Under the proposal, Premier’s five apparel brands - Just Jeans, Portmans, Dotti, Jay Jays and Jacqui E - would be acquired by Myer for shares proportionate to both businesses' operating profit.

The new Myer shares issued to Premier, along with its current Myer stake of 31.8 per cent, would be distributed to Premier shareholders.

In a note to investors, Citi analysts estimated a circa $25 million of potential earnings benefit if there was a five percentage point uplift in Myer’s private label apparel gross profit margin. 

“Total potential synergies could add up to at least $50 million, factoring-in other synergies that we’ve quantified,” analysts wrote, who are predicting a $36.00 target price for Premier. 

According to the note, Citi analysts estimate that private label apparel represented around 15 per cent of Myer’s FY23 sales - or around $500 million. 

“Thus, for every 1 ppt of private label margin expansion, the group could see ~$5 million of earnings upside, all else being equal. 

“We think better supplier terms owing to greater scale of the combined group could see at least 5 ppt of private label margin expansion or ~$25 million of earnings upside. 

“The opportunity could be more material than this, however. We estimate Premier apparel GP margins to be ~58% vs. Myer private label apparel GP margin of ~40-45%. The margin gap represents the potential upside.”

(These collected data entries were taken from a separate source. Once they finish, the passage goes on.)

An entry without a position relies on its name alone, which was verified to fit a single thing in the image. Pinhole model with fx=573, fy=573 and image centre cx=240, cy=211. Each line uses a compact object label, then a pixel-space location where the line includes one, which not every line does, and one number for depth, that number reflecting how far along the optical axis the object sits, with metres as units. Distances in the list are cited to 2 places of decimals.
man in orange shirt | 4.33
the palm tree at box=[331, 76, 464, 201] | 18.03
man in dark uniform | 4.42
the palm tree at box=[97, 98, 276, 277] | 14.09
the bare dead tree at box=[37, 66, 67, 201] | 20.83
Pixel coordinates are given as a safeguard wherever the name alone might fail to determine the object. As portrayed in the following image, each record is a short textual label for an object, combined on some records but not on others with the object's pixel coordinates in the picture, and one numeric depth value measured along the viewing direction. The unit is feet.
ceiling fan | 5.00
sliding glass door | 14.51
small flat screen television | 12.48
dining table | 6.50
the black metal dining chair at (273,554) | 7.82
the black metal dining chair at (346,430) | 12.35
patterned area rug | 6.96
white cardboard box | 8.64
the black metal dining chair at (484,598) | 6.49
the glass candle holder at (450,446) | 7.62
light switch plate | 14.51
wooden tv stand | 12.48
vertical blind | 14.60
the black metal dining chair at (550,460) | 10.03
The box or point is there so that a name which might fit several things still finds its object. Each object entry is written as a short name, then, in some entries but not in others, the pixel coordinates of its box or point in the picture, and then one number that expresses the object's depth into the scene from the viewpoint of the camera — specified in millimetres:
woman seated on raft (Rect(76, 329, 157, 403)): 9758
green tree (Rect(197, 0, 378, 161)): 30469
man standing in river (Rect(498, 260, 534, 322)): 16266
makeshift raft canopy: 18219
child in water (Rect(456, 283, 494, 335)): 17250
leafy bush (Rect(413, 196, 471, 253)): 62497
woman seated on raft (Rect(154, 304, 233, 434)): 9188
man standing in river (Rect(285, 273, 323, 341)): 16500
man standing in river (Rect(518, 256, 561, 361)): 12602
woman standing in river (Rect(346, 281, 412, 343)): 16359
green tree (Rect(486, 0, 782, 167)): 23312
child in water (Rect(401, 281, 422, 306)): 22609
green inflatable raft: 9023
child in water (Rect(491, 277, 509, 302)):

This means an at least $25 million of earnings uplift, around $10 million of synergies from placement of Premier products as Myer concession, at least $7 million of synergies from distribution centre consolidation in West Melbourne, as well as head office and other cost reductions - totalling $50 million. 

“Premier represents a unique opportunity for holders to participate in growth opportunities from international rollout of Peter Alexander, as well as potential earnings upside from various synergies through its holdings in Myer.”

The $25 million potential uplift takes into account that apparel sales make up 58 per cent of Myer’s total revenue. Of this, a quarter was private label. 

Citi analysts estimate gross profit margin for private label apparel to be between 40-45 per cent, basing this on three key assumptions, including a 43 per cent gross profit margin for home and entertainment products, a 40 per cent margin for beauty and 30 per cent margin for third-party apparel and concession apparel. 

Analysts also estimate that the gross profit margin for Premier’s apparel brands to be around 58 per cent. This is based on the assumption that Peter Alexander’s gross profit margin is at 70 per cent, while Smiggle is at 61 per cent. 

“The size of the opportunities would then be the gap between PMV apparel’s 58 per cent GP margin and Myer private label apparel’s 40-45 per cent GP margin.”